Task details: Reproduce word for word the part of the interview transcript below that runs from "JAMES THINDWA: I" up to and including "Street's reckless behavior.".
--- begin Selected excerpt ---
JAMES THINDWA: I think, for many of us, we just get more and more motivated to get back on the street, to get back in these communities and organize people. Because we know that we're on the right side of this debate. We think people should get work. People should. It's good to get a job, but that job has to pay a decent wage.

BILL MOYERS: As you know, earlier this week Treasury Secretary Timothy Geithner proposed a vast expansion of government authority that would crack down hard on Wall Street's reckless behavior.

Just in time, it seems. You could almost hear the mob in the streets of Washington as he spoke. Popular anger was beginning to evoke unhappy images among Washington elites of the French Revolution, guillotine and all.

On the Op-Ed page of Sunday's "Washington Post," William Greider, the veteran political reporter of four decades, suggested a glass half full. He wrote that the public's rage "has great potential for restoring a functioning democracy. Timely intervention by the people could save the country from some truly bad ideas now circulating in Washington and on Wall Street."

Perhaps no journalist better understands the intertwining twists and turns of government and money, the collision of capitalism and democracy, than William Greider. He wrote the definitive account of the Federal Reserve system, SECRETS OF THE TEMPLE. In the spirit of Thomas Paine he produced, WHO WILL TELL THE PEOPLE? Followed it with, THE SOUL OF CAPITALISM. And now, COME HOME, AMERICA: THE RISE AND FALL (AND REDEEMING PROMISE) OF OUR COUNTRY.

Bill Greider, welcome back to the Journal.

WILLIAM GREIDER: Thank you, Bill.
--- end Selected excerpt ---
--- begin Records ---
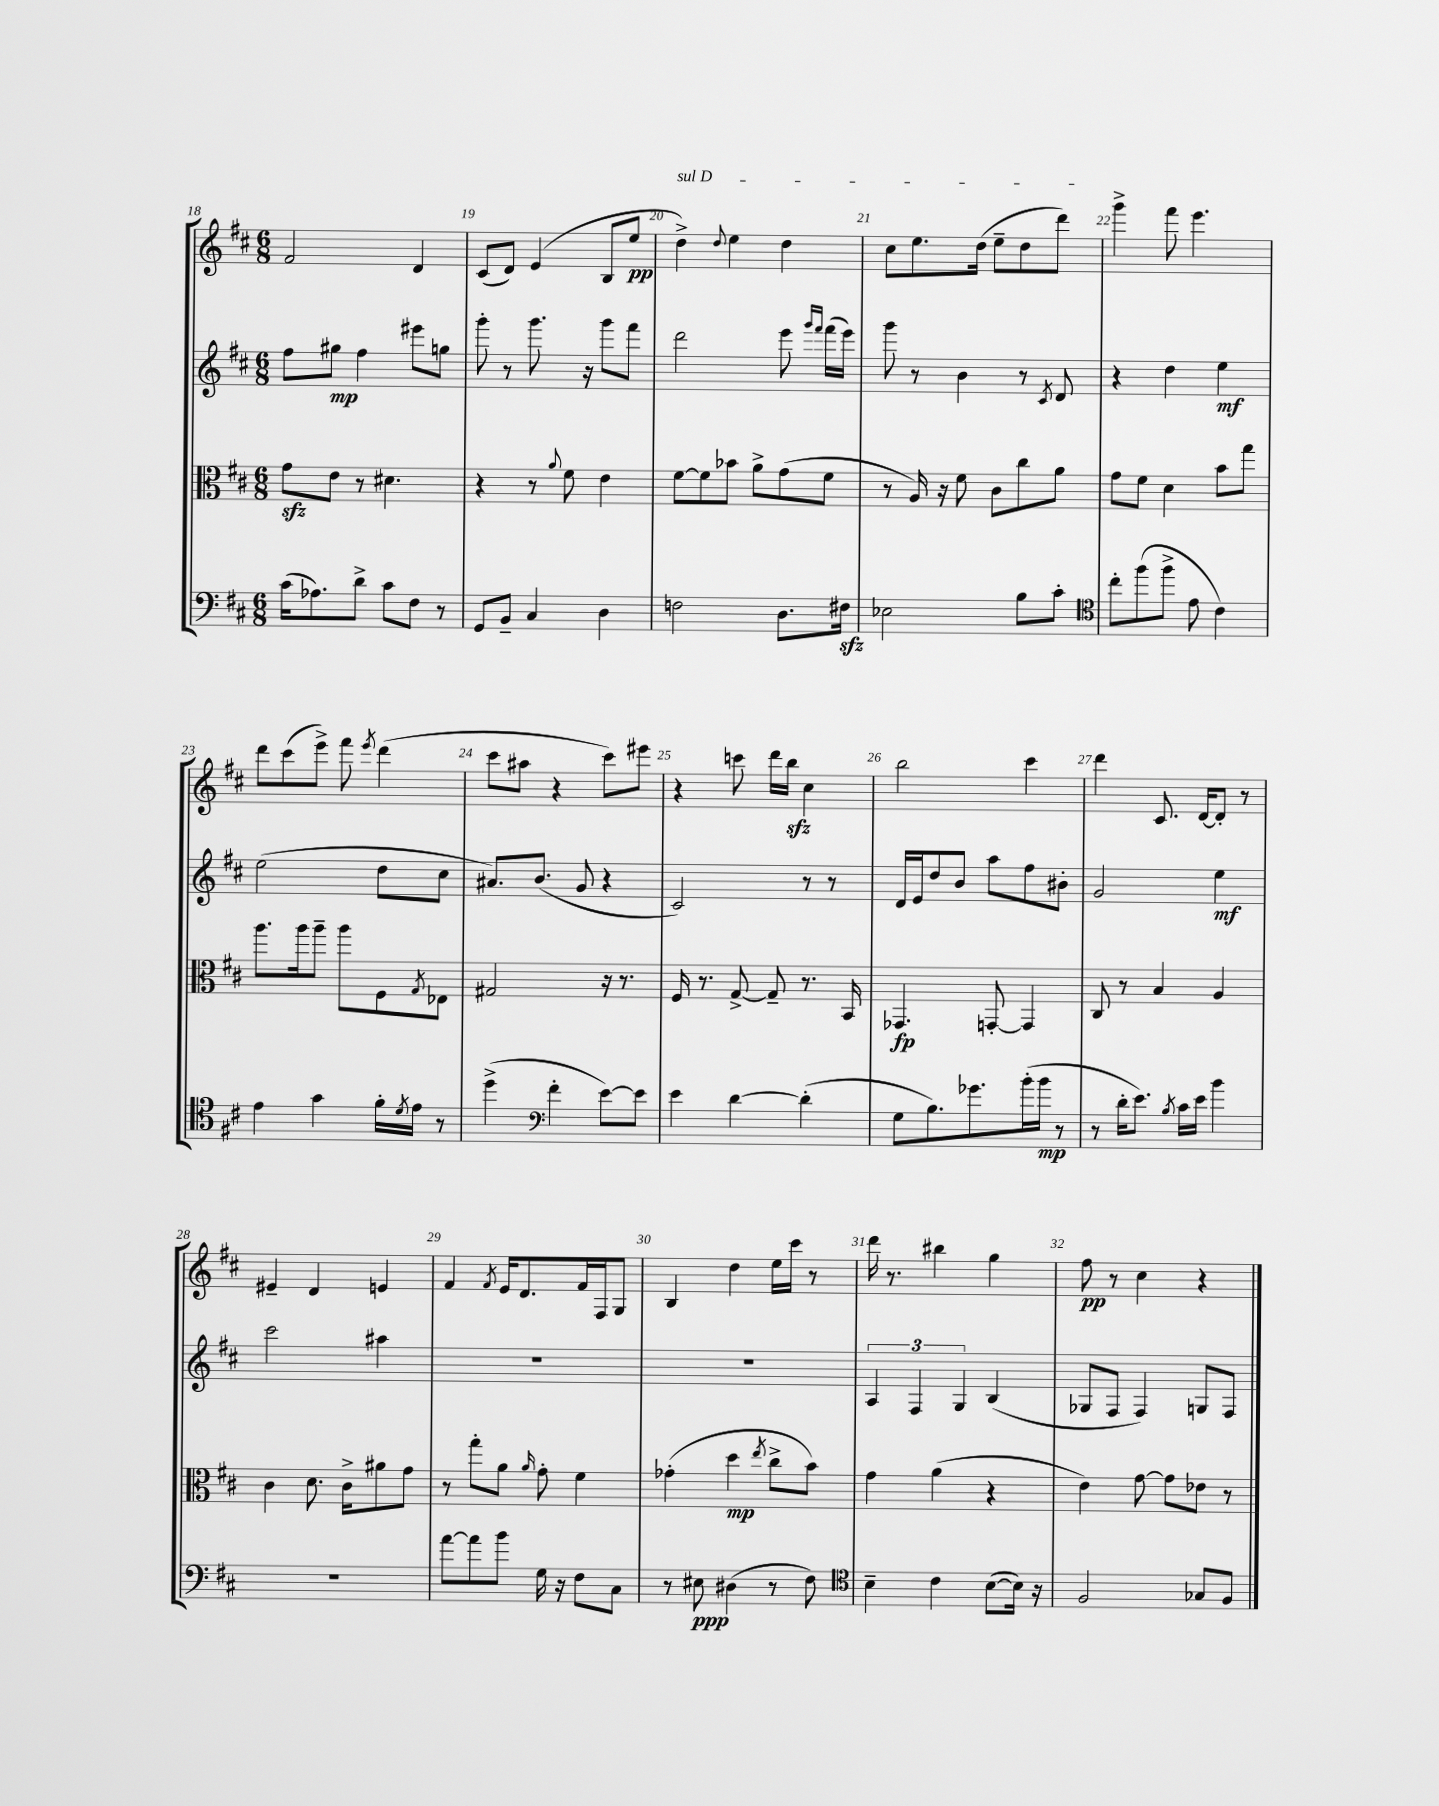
<<
\new StaffGroup <<
\new Staff = "s0" {
    \clef treble \key d \major \numericTimeSignature \time 6/8
    fis'2 d'4 |
    cis'8( d'8) e'4( b8 e''8\pp |
    \once \override TextSpanner.bound-details.left.text = \markup { \italic "sul D" } d''4->\startTextSpan) \appoggiatura { d''8 } e''4 d''4 |
    cis''8 e''8. d''16( e''8-- d''8 d'''8\stopTextSpan) |
    g'''4-> fis'''8 e'''4. |
    d'''8 cis'''8( e'''8->) fis'''8 \acciaccatura { e'''8 } d'''4( |
    cis'''8 ais''8 r4 cis'''8) eis'''8 |
    r4 c'''8 d'''16 b''16\sfz cis''4 |
    b''2 cis'''4 |
    d'''4 cis'8. d'16~ d'8-. r8 |
    eis'4-- d'4 e'4 |
    fis'4 \acciaccatura { fis'8 } e'16 d'8. fis'16 fis16 g8 |
    b4 d''4 e''16 cis'''16 r8 |
    d'''16 r8. bis''4 g''4 |
    fis''8\pp r8 cis''4 r4 \bar "|." |
}
\new Staff = "s1" {
    \clef treble \key d \major \numericTimeSignature \time 6/8
    fis''8 gis''8\mp fis''4 eis'''8 g''8 |
    g'''8-. r8 g'''8. r16 g'''8 fis'''8 |
    d'''2 e'''8 \grace { g'''16 fis'''16 } fis'''16( e'''16) |
    g'''8 r8 b'4 r8 \acciaccatura { cis'8 } d'8 |
    r4 d''4 e''4\mf |
    e''2( d''8 cis''8 |
    ais'8.) b'8.( g'8 r4 |
    cis'2) r8 r8 |
    d'16 e'16 d''8 b'8 a''8 fis''8 bis'8-. |
    g'2 e''4\mf |
    cis'''2 ais''4 |
    R2. |
    R2. |
    \tuplet 3/2 { a4 fis4 g4 } b4( |
    ges8 fis8 fis4) g8 fis8 \bar "|." |
}
\new Staff = "s2" {
    \clef alto \key d \major \numericTimeSignature \time 6/8
    g'8\sfz e'8 r8 dis'4. |
    r4 r8 \appoggiatura { a'8 } fis'8 e'4 |
    fis'8~ fis'8 bes'8 a'8-> g'8( fis'8 |
    r8 a16) r16 fis'8 cis'8 cis''8 a'8 |
    g'8 fis'8 d'4 b'8 g''8 |
    a''8. a''16 a''8-- a''8 fis8 \acciaccatura { g8 } ees8 |
    gis2 r16 r8. |
    fis16 r8. g8~-> g8-- r8. b,16 |
    ges,4.\fp g,8~-. g,4 |
    cis8 r8 b4 a4 |
    cis'4 d'8. cis'16-> ais'8 g'8 |
    r8 g''8-. a'8 \grace { a'16 } g'8-. fis'4 |
    ges'4-.( d''4\mp \acciaccatura { e''8 } cis''8-> b'8) |
    g'4 a'4( r4 |
    e'4) g'8~ g'8 ees'8 r8 \bar "|." |
}
\new Staff = "s3" {
    \clef bass \key d \major \numericTimeSignature \time 6/8
    cis'16( aes8.) d'8-> cis'8 fis8 r8 |
    g,8 b,8-- cis4 d4 |
    f2 d8. fis16\sfz |
    ees2 b8 cis'8-. |
    \clef tenor cis''8-. fis''8( fis''8-> e'8 cis'4) |
    e'4 g'4 fis'16-. \acciaccatura { d'8 } e'16 r8 |
    d''4->( \clef bass fis'4-. e'8~) e'8 |
    e'4 d'4~ d'4-.( |
    g8 b8.) ges'8. b'16-.( b'16\mp r8 |
    r8 d'16-. e'8.) \acciaccatura { b8 } cis'16 e'16 b'4 |
    R2. |
    a'8~ a'8 b'8 g16 r16 fis8 cis8 |
    r8 eis8\ppp dis4( r8 fis8) |
    \clef tenor b4-- cis'4 b8~( b16) r16 |
    fis2 ges8 fis8 \bar "|." |
}
>>
>>
\layout { \context { \Score currentBarNumber = #18 \override BarNumber.break-visibility = ##(#f #t #t) barNumberVisibility = #all-bar-numbers-visible } }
--- end Records ---
Solution for this problem:
JAMES THINDWA: I think, for many of us, we just get more and more motivated to get back on the street, to get back in these communities and organize people. Because we know that we're on the right side of this debate. We think people should get work. People should. It's good to get a job, but that job has to pay a decent wage.

BILL MOYERS: As you know, earlier this week Treasury Secretary Timothy Geithner proposed a vast expansion of government authority that would crack down hard on Wall Street's reckless behavior.